La basilique est à l’origine chrétienne, puis transformée en mosquée et est maintenant un musée. On paye les 2 entrées de 40tl (environ 10€x2) . La encore, c’est immense.
Sortie de sainte Sophie., on se dirige vers le grand bazar, marché mythique. Hugo et Louise dévorent l’épi de maïs qui était la carotte pour marcher le km. Manque de bol, c’est fermé le dimanche. On se rabat sur le marché aux épices et milles échoppes ultra spécialisées (certains ne vendent que des ceintures sur 30m2 ou des déguisements. ..) l’odeur des épices chatouille les narines suivie d’odeur de poisson ou châtaignes grillées.
La pause déjeuner nous a permis de goûter LE kebab réputé d’Istanbul qui il est vrai valait le détour.

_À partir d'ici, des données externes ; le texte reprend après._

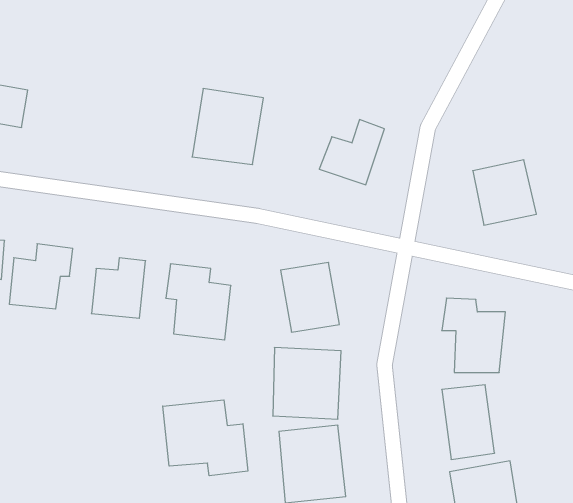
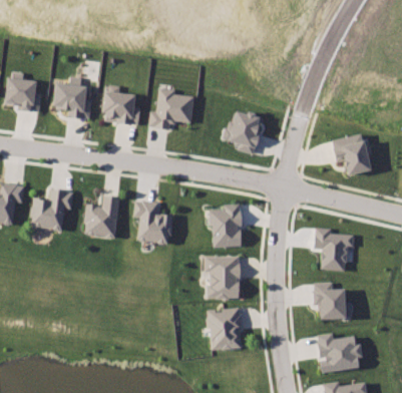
building: none -> [52,83,93,118]
building: none -> [99,93,140,128]
building: [163,400,248,476] -> none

Beaucoup de pêcheurs s’agglutinent le long des ponts pour pêcher ce qui ressemble à des sardines.
Retour tôt à l’appartement, les petites jambes en pouvaient plus après les 6km du jour.
Demain
Ça sera le dernier jour à Istanbul. On n’a pas pu voir le quart de ce qu’on voulait. On essayera de faire le musée du palais deTopkapi puis d’aller voir le grand bazar et direction aéroport pour décoller vers la Thaïlande !
Par un temps glacial (-5°) notre chauffeur vient nous cueillir à notre demeure. Une petite boule au ventre s’est installée en fermant la maison. Pas facile de se dire qu’on ne revient que dans 4 mois… Mais le départ, c’est aujourd’hui . Depuis le temps qu’on en parle. .
Le pilote a eu fort à faire pour éviter les bouchons Lyonnais dans cette grisaille automnale (merci encore à Richard ) . Mais nous voici arrivés à l’aéroport avec un peu moins de deux heures avant le décollage. verdict : un sac de 8kg et un sac de 11kg. Sois moins de 20kg de sacs.
il a bien fallu une heure 20 pour arriver devant la porte d’embarquement .. Le vol fut sans histoires et arriva à Istanbul à temps après 2h30 de vol. 1h de douane plus tard et les bagages retrouvés par terre (vu le temps perdu pour le coup de tampon) on saute dans le taxi. Mettre des plots en ciment sur l’autoroute en plein milieu de voie pour travaux ne semble pas poser de problème à personne ici. On arrive donc dans notre chambre vers 19h30 (heure locale…).
Et la, il est temps de se dégourdir les jambes après une journée resté coincé dans un siège. même à 20h30 beaucoup de magasins sont ouverts bien agencés
Et sans crier gare, on tombe sur la mosquée bleue (on l’a presque pas cherché ) . Majestueux, ultra impressionnant, surtout de nuit.
Vivement qu’on puisse la visiter.
Suite et fin dans un restaurant où l’on a pu commencer à apprécier la cuisine turque. .. ça va être dur de garder la ligne.